I dati contenuti nell’ultimo rapporto Oxfam sulle diseguaglianze, An economy for the 1%, Un’economia a servizio dell’1 per cento, tracciano un quadro impietoso dello distribuzione mondiale delle risorse economiche. Un pianeta letteralmente spaccato in due, ma con una delle due parti nettamente più ampia dell’altra che è invece infinitamente più povera. Il dato più allarmante ci dice che l’1% più ricco della popolazione mondiale ha in mano un patrimonio superiore a quello del restante 99%. Una tendenza inarrestabile che, tradotto in numeri ancor più precisi, racconta di 62 famiglie di supermiliardari più ricche di 3,6 miliardi di persone. Basti pensare che, nel 2010 (appena sei anni fa, tutt’altro che un’era storica) ci volevano 388 miliardari per arrivare al patrimonio della metà più povera della Terra; dato poi sceso nel 2014 a 80.
Di più: dall’inizio del XXI secolo, alla metà più povera del pianeta è andato appena l’1% dell’aumento di ricchezza, mentre l’altra metà finiva nelle tasche dell’1% più ricco. Fenomeno, questo, lampante nei paesi più poveri, ma che si registra in verità ovunque, con il 10% più disagiato che ha visto aumentare il proprio salario di appena tre dollari all’anno negli ultimi 25 anni (emblematico il dato degli Stati Uniti dove, a fronte di un aumento medio salariale attestato al 10.9%, si è registrato un balzo degli emolumenti di un amministrazione delegato vicino al 1.000%). Dati alla mano, secondo l’Oxfam, se le diseguaglianze non fossero cresciute, in questo lasso di tempo 200 milioni di perone sarebbero uscite dalla condizione di povertà assoluta.
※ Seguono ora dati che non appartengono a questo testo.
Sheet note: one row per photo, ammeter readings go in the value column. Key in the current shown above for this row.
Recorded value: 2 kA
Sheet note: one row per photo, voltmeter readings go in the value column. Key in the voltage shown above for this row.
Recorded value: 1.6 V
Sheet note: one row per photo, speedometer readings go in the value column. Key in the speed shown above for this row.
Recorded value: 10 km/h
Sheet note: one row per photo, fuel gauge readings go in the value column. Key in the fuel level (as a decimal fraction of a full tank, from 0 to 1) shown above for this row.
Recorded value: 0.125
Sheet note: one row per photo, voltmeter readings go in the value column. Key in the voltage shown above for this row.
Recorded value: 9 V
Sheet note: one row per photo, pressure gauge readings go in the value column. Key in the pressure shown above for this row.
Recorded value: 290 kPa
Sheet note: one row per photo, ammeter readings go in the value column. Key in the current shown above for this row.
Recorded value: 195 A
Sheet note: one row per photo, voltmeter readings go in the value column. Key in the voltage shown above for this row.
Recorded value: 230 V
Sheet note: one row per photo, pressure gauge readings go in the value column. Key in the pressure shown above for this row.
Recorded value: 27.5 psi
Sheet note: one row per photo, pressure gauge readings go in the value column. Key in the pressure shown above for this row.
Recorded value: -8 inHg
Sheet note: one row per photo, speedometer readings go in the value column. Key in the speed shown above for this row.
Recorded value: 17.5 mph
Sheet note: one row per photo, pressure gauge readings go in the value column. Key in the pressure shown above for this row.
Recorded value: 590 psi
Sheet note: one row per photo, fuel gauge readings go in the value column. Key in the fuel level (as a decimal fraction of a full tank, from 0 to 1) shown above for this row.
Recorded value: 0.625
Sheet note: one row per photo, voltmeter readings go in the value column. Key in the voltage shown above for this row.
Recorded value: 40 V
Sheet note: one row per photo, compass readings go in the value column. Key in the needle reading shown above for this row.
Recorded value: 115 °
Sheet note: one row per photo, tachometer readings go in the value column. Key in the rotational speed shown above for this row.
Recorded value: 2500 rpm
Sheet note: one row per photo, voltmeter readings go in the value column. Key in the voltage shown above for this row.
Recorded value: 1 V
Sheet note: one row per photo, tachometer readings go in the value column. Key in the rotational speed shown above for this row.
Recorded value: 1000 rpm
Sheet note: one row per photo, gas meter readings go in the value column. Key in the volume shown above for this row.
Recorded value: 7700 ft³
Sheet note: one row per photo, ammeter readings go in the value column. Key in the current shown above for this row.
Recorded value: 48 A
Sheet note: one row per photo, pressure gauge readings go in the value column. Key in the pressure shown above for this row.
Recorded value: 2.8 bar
“Ci troviamo in un presente in cui la povertà non colpisce solo le categorie storicamente più deboli, ma anche chi lavora, come dimostrano i 4 milioni di lavoratori poveri del nostro Paese”, il commento di Giuseppe De Marzo, coordinatore nazionale della campagna Miseria ladra, promossa da Libera e Gruppo Abele proprio per elaborare strategie di contrasto alla povertà. “Ceti popolari e ceti medi – ragiona De Marzo – hanno pagato e stanno ancora pagando i costi della crisi determinata da un modello economico insostenibile sul piano sociale e ambientale, ormai a servizio di una finanza criminogena e fuori da qualsiasi controllo democratico”. In quest’ottica, secondo De Marzo, venirne fuori è particolarmente complesso, soprattutto alla luce del fatto che “la lotta alle diseguaglianze non rappresenta una priorità della politica”. Per questo, chiosa, “continuiamo a proporre misure concrete ed immediate come l'introduzione anche in Italia di un Reddito di Dignità e chiediamo alla Comunità Europea di escludere dal patto di stabilità le spese sociali, vero e proprio strumento di contrasto a diseguaglianze, mafie, corruzione e terrorismo”.